In the Media – Assessing Sexual Abuse Allegations in Child Arrangement Order Proceedings

Courts

I recently represented a client in an appeal which was heavily reported in the media. (See A and D v B and C and E [2022] EWHC 3089 (Fam))

The Court case concerned two family law appeals, each involving allegations of domestic abuse, rape and sexual assault, by one parent against the other. Together with leading counsel, I represented the father in the second appeal case. At the initial fact-finding hearing, the judge did not find that the father raped or attempted to strangle the mother. The mother appealed the judge’s findings and the two appeals were listed together as they both centred on whether the definition of rape, sexual assault and consent used in criminal law cases should be applied in family law proceedings.

To put the appeal case into context, the father I represented had applied for a child arrangement order seeking a shared parenting arrangement for the couple’s child. As the mother had made serious domestic violence allegations against the father, the family judge decided to hold a fact-finding hearing to determine the mother’s allegations, before a second Court hearing was scheduled to decide whether shared parenting was in the child’s best interests.

Whilst the judge made several domestic abuse findings against the father, such as economic control, the judge did not make a finding that the father had sexually assaulted and strangled the mother. In the mother’s appeal, the Appeal Court judge was asked to consider several issues, such as whether the family Court should apply a consistent definition of rape, sexual assault and consent and if the legal definitions of rape, sexual assault and consent used in the criminal justice system should be used by judges in the family Court.

‘Findings’ are a bit of a mystery to a parent when they first apply or respond to a child arrangement order application. If a parent has been convicted of a criminal offence, a family judge will not look behind that conviction and will base their family law decision on the criminal conviction, after considering the welfare checklist focusing on an assessment of the best interests of a child.

In the majority of family law proceedings, there is no criminal proceedings or conviction and, in their absence, the family judge has to determine if domestic violence, such as sexual assault, took place and make a finding on it. The extent of the findings will influence the outcome of the second welfare hearing, where the judge has to make a child arrangement order after an assessment of the child’s best interests, based on the factual matrix of the findings made at the fact-finding hearing.

In this case, the mother appealed as she feared that without a finding of rape or attempted strangulation the Court would conclude at the welfare hearing that contact between father and child was in the child’s best interests.

The case made it into the Daily Mail news reports because the trial judge referred to the mother’s intelligence in their decision on findings. The judge gave importance to the fact that an intelligent lady could not roughly date when the alleged rape had taken place. The case concerned complex legal arguments between definitions in the criminal and family Courts and human rights arguments, however, in the media much of the case was condensed down into headline news on the relevance of a women’s intelligence in allegations of sexual assault and rape.

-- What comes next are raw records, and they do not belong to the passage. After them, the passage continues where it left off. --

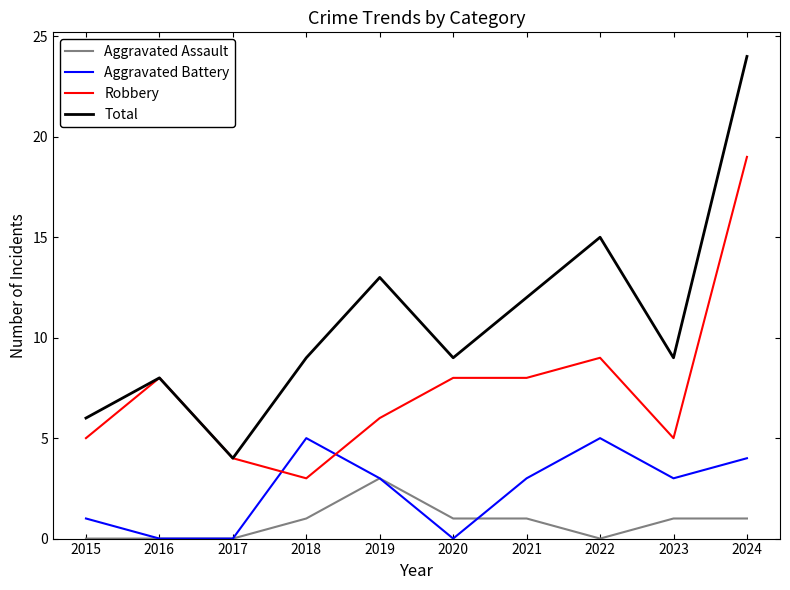

What is the difference between the highest and lowest values at 2019?

10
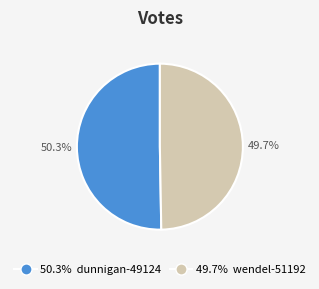

To the nearest percent, what is the average slice percentage?

50%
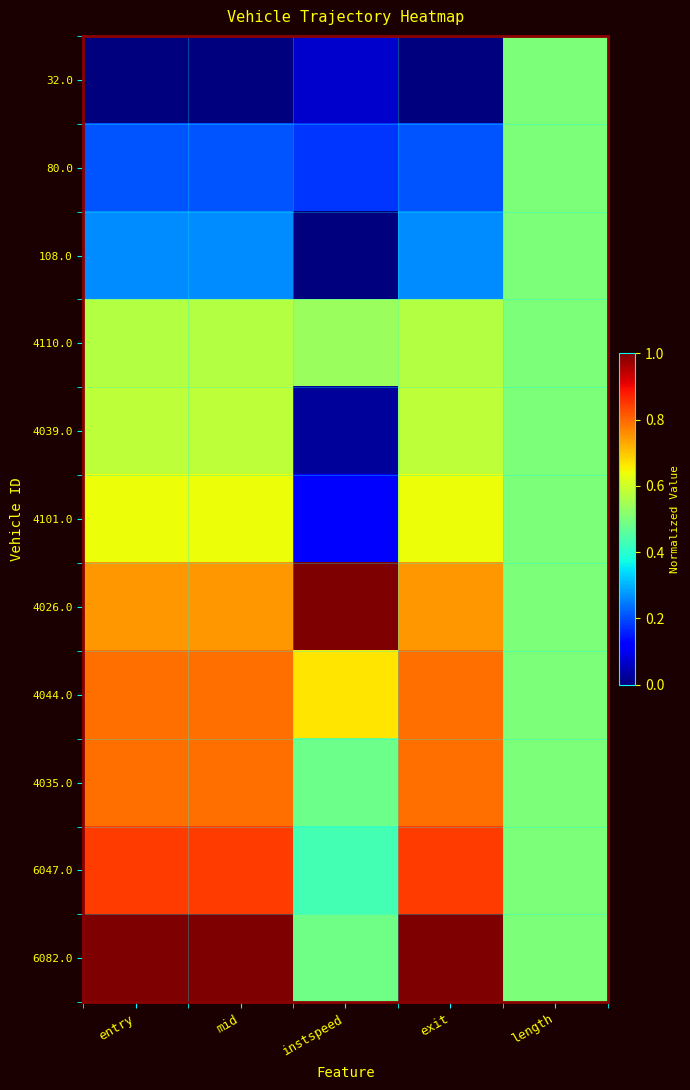

How many categories are shown in the chart?

5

After careful analysis and after offering guidance on the approach to be taken when assessing rape and assault allegations in fact-finding hearings, the Appeal Court allowed the mother’s appeal in part. The appeal judge said the Court should not interfere with the original judge’s finding that the mother was not raped by the father as the trial judge had the benefit of hearing from both parents and was best placed to assess the credibility of their evidence and determine the factual issues. However, the Appeal Court concluded that the original judge had not stood back from their individual findings to assess whether all their findings amounted to a pattern of abusive behaviour by the father, that could in turn have profound implications for what child arrangement order is made and future contact between father and child.

When looking back over the appeal and the media reporting only one aspect of the case, I am more convinced than ever of the importance of an early conference with parents where serious allegations of domestic abuse are made, so parents understand how allegations of any nature can become part of the ‘big picture’ when a Court considers if future contact is in a child’s best interests.